The Accountability Assumption is the implicit organizational belief that accountability for an agent's decisions resides with the vendor, the platform, or another team. Intent Architecture makes that assumption explicit and answerable because a complete authorization record names the Consequence Owner who accepted accountability before the agent went live.

Agent Sprawl describes what happens when Intent Architecture does not govern deployment at scale. Agents multiply faster than authorization records are produced.
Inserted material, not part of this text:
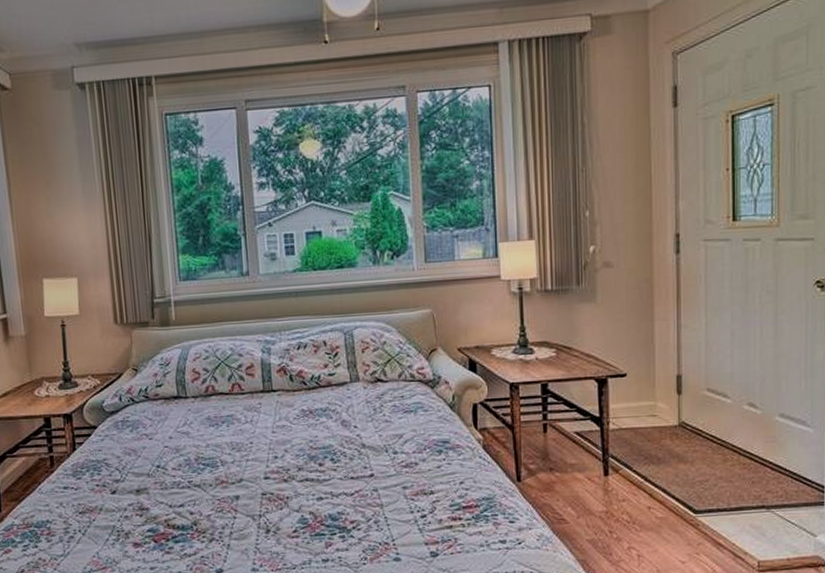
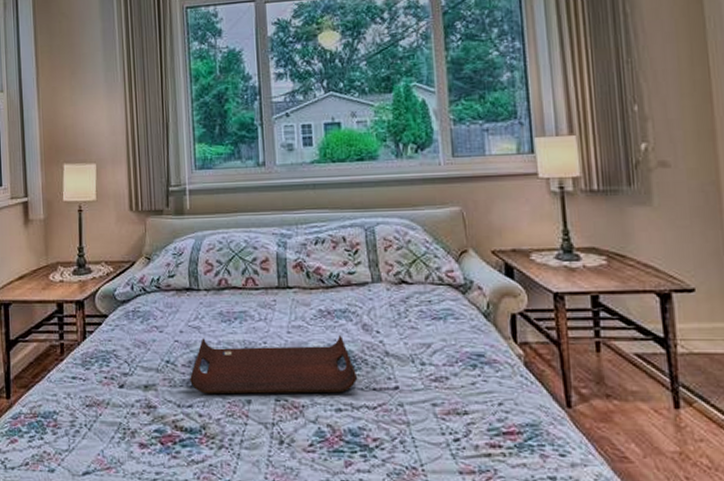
serving tray: none [179,431,337,494] -> present [189,334,358,395]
The gap between deployed agents and governed agents widens with every sprint cycle that includes deployment but not authorization design.

Governance Debt Intent Gap The Accountability Assumption Agent Sprawl

WHAT GOOD LOOKS LIKE

When Intent Architecture is in place

The standard is a complete authorization record that can answer what the agent may do, what it may not do, who approved it, and who owns its behavior.

Use this section as the target condition for every deployed agent before the term moves from vocabulary to audit evidence.

Editorial complete authorization record showing what an agent is authorized to do, explicit prohibitions, data access, approval, consequence owner, current review date, and answered-from-record audit evidence.

Complete record

The answer comes from the authorization record

A complete record can answer what the agent may do, may not do, what data it may access, who approved it, and who owns its behavior.

Any person in the organization, a new compliance officer, an external auditor, or a board member, can be handed the authorization record for any deployed agent and answer the following questions without additional research: what is this agent authorized to do, what is it explicitly prohibited from doing, what data can it access, who approved its deployment, and who is the Consequence Owner accountable for its ongoing behavior. The record is complete. The owner is reachable. The review date has not passed.

That is the standard. Most organizations are not there for most of their deployed agents. The Authorization Coverage Lifecycle measures exactly how far the gap is. Intent Architecture is the design work that closes it.